=== Data ===

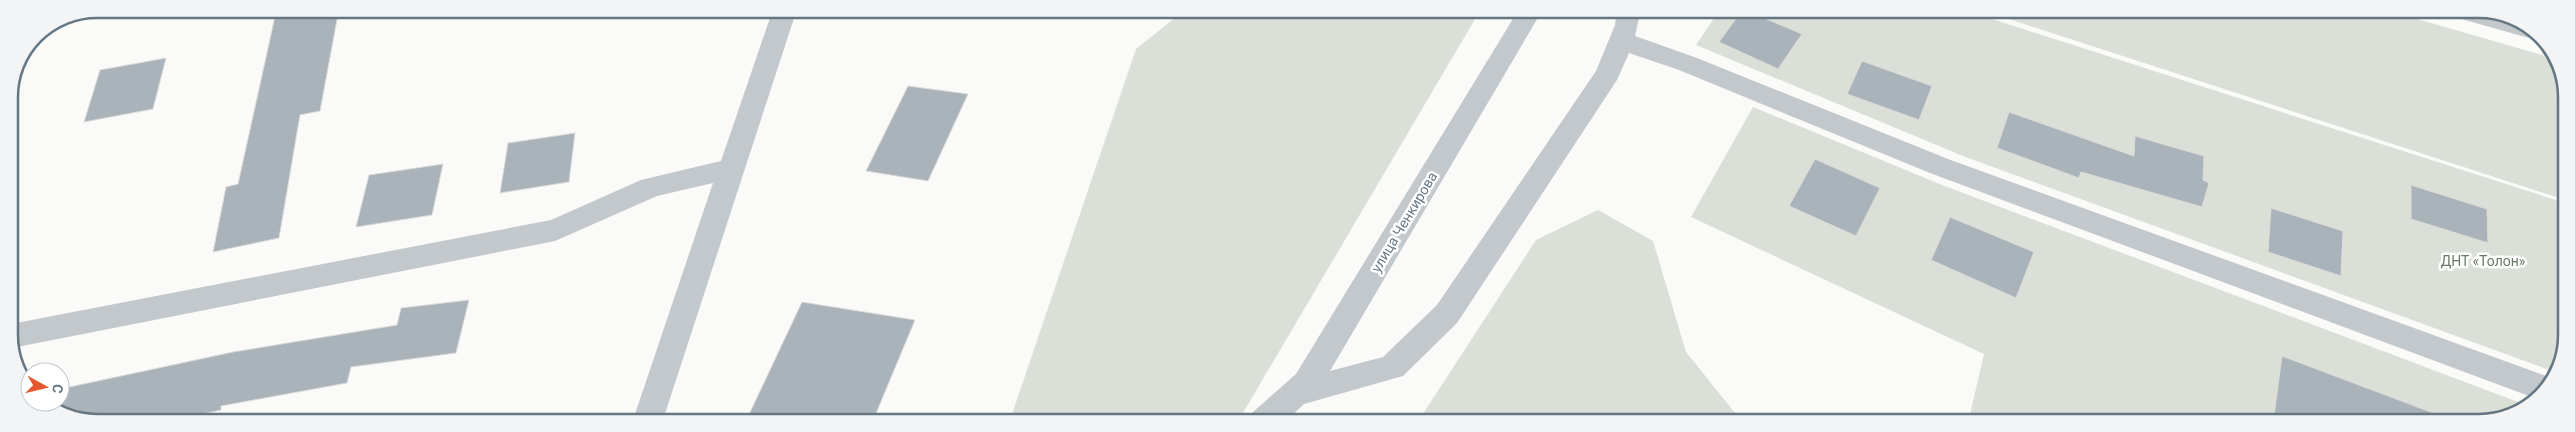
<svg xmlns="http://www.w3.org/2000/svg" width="2575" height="432" font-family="Roboto,sans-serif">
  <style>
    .green { fill: #dadfd7 }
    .building { fill: #aab3b9; stroke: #dcdcda }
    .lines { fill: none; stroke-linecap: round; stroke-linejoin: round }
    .minor { fill: #c3c8cc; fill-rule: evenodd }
    .labels { text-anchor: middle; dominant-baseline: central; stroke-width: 5; stroke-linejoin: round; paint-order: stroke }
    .street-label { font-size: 14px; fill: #657683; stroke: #fff }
    .park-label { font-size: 14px; fill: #687a64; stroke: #fff }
    .rim { fill: none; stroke: #657683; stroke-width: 2.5 }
  </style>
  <rect width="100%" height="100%" fill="#fafaf8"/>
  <g class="green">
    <path d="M1186,9H1481L1237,423H1009L1136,49Z"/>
    <path d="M1720,9H1961L2565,203V347L2552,371L1963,156L1696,45Z"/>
    <path d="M1978,9L2386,10L2552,58L2564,79L2565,200Z"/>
    <path d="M1753,107L1942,185L2526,405L2478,423H1968L1984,354L1691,217Z"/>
    <path d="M1598,210L1653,241L1686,352L1743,423H1417L1536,240Z"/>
  </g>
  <g class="building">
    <path d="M292,9H339L320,111L300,115L279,238L213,252L226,187L238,184L276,12Z"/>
    <path d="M1743,9L1802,34L1778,69L1719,42Z"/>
    <path d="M166,58L153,109L84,122L100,70Z"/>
    <path d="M1862,61L1932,86L1919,120L1847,94Z"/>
    <path d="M908,86L968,94L928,181L866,171Z"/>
    <path d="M2009,112L2134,156L2135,136L2204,156L2203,180L2209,183L2202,207L2081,172L2079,178L1997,148Z"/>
    <path d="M575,133L569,182L500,193L508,143Z"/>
    <path d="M1815,159L1880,188L1856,236L1789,206Z"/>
    <path d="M443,164L432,215L356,227L369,175Z"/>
    <path d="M2411,185L2487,209L2488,243L2411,219Z"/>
    <path d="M2271,208L2343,231L2341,276L2268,252Z"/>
    <path d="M1950,217L2034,252L2016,298L1931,260Z"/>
    <path d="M469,300L456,353L351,367L347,383L221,406V410L164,422H85L40,402H60V389L233,352L397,325L401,308Z"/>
    <path d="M802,302L915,320L872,423H745Z"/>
    <path d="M2282,356L2452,420V423H2273Z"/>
  </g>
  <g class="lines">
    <g class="minor">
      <path d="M773,9H797L662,423H632L713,183L657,196L555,241L12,348L11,324L551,220L641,180L721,161Z"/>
      <path d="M1519,9H1543L1330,371L1383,357L1437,305L1596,71L1615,25L1617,9H1641L1635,36L1697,58L1948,159L2549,377L2537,399L1930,173L1679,70L1629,53L1617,80L1457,323L1403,376L1304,404L1284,423H1248L1252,413L1296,374Z"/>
      <path d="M2448,10H2491L2536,31L2541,38L2536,40L2451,16Z"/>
    </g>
  </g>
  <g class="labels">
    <g class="street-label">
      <text transform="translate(1404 222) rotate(-59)">улица Ченкирова</text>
    </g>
    <g class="park-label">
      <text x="2483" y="261">ДНТ «Толон»</text>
    </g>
  </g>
  <path d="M0 0H2575V432H0ZM97 18H2479A79 79 0 0 1 2558 97V335A79 79 0 0 1 2479 414H97A79 79 0 0 1 18 335V97A79 79 0 0 1 97 18Z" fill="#f3f4f5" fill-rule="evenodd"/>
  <path class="rim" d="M97 18H2479A79 79 0 0 1 2558 97V335A79 79 0 0 1 2479 414H97A79 79 0 0 1 18 335V97A79 79 0 0 1 97 18Z"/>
  <g transform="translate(45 387) rotate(98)"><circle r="24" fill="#ffffff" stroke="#c1c8cd"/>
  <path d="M0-4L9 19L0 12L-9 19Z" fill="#e4572e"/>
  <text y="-8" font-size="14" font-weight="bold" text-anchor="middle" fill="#657683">С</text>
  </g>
</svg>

===

Problem requirements.
The answer must be an exact restatement of all the records, with no pictures included.

Solved problem.
<svg xmlns="http://www.w3.org/2000/svg" width="2575" height="432" font-family="Roboto,sans-serif">
  <style>
    .green { fill: #dadfd7 }
    .building { fill: #aab3b9; stroke: #dcdcda }
    .lines { fill: none; stroke-linecap: round; stroke-linejoin: round }
    .minor { fill: #c3c8cc; fill-rule: evenodd }
    .labels { text-anchor: middle; dominant-baseline: central; stroke-width: 5; stroke-linejoin: round; paint-order: stroke }
    .street-label { font-size: 14px; fill: #657683; stroke: #fff }
    .park-label { font-size: 14px; fill: #687a64; stroke: #fff }
    .rim { fill: none; stroke: #657683; stroke-width: 2.5 }
  </style>
  <rect width="100%" height="100%" fill="#fafaf8"/>
  <g class="green">
    <path d="M1186,9H1481L1237,423H1009L1136,49Z"/>
    <path d="M1720,9H1961L2565,203V347L2552,371L1963,156L1696,45Z"/>
    <path d="M1978,9L2386,10L2552,58L2564,79L2565,200Z"/>
    <path d="M1753,107L1942,185L2526,405L2478,423H1968L1984,354L1691,217Z"/>
    <path d="M1598,210L1653,241L1686,352L1743,423H1417L1536,240Z"/>
  </g>
  <g class="building">
    <path d="M292,9H339L320,111L300,115L279,238L213,252L226,187L238,184L276,12Z"/>
    <path d="M1743,9L1802,34L1778,69L1719,42Z"/>
    <path d="M166,58L153,109L84,122L100,70Z"/>
    <path d="M1862,61L1932,86L1919,120L1847,94Z"/>
    <path d="M908,86L968,94L928,181L866,171Z"/>
    <path d="M2009,112L2134,156L2135,136L2204,156L2203,180L2209,183L2202,207L2081,172L2079,178L1997,148Z"/>
    <path d="M575,133L569,182L500,193L508,143Z"/>
    <path d="M1815,159L1880,188L1856,236L1789,206Z"/>
    <path d="M443,164L432,215L356,227L369,175Z"/>
    <path d="M2411,185L2487,209L2488,243L2411,219Z"/>
    <path d="M2271,208L2343,231L2341,276L2268,252Z"/>
    <path d="M1950,217L2034,252L2016,298L1931,260Z"/>
    <path d="M469,300L456,353L351,367L347,383L221,406V410L164,422H85L40,402H60V389L233,352L397,325L401,308Z"/>
    <path d="M802,302L915,320L872,423H745Z"/>
    <path d="M2282,356L2452,420V423H2273Z"/>
  </g>
  <g class="lines">
    <g class="minor">
      <path d="M773,9H797L662,423H632L713,183L657,196L555,241L12,348L11,324L551,220L641,180L721,161Z"/>
      <path d="M1519,9H1543L1330,371L1383,357L1437,305L1596,71L1615,25L1617,9H1641L1635,36L1697,58L1948,159L2549,377L2537,399L1930,173L1679,70L1629,53L1617,80L1457,323L1403,376L1304,404L1284,423H1248L1252,413L1296,374Z"/>
      <path d="M2448,10H2491L2536,31L2541,38L2536,40L2451,16Z"/>
    </g>
  </g>
  <g class="labels">
    <g class="street-label">
      <text transform="translate(1404 222) rotate(-59)">улица Ченкирова</text>
    </g>
    <g class="park-label">
      <text x="2483" y="261">ДНТ «Толон»</text>
    </g>
  </g>
  <path d="M0 0H2575V432H0ZM97 18H2479A79 79 0 0 1 2558 97V335A79 79 0 0 1 2479 414H97A79 79 0 0 1 18 335V97A79 79 0 0 1 97 18Z" fill="#f3f4f5" fill-rule="evenodd"/>
  <path class="rim" d="M97 18H2479A79 79 0 0 1 2558 97V335A79 79 0 0 1 2479 414H97A79 79 0 0 1 18 335V97A79 79 0 0 1 97 18Z"/>
  <g transform="translate(45 387) rotate(98)"><circle r="24" fill="#ffffff" stroke="#c1c8cd"/>
  <path d="M0-4L9 19L0 12L-9 19Z" fill="#e4572e"/>
  <text y="-8" font-size="14" font-weight="bold" text-anchor="middle" fill="#657683">С</text>
  </g>
</svg>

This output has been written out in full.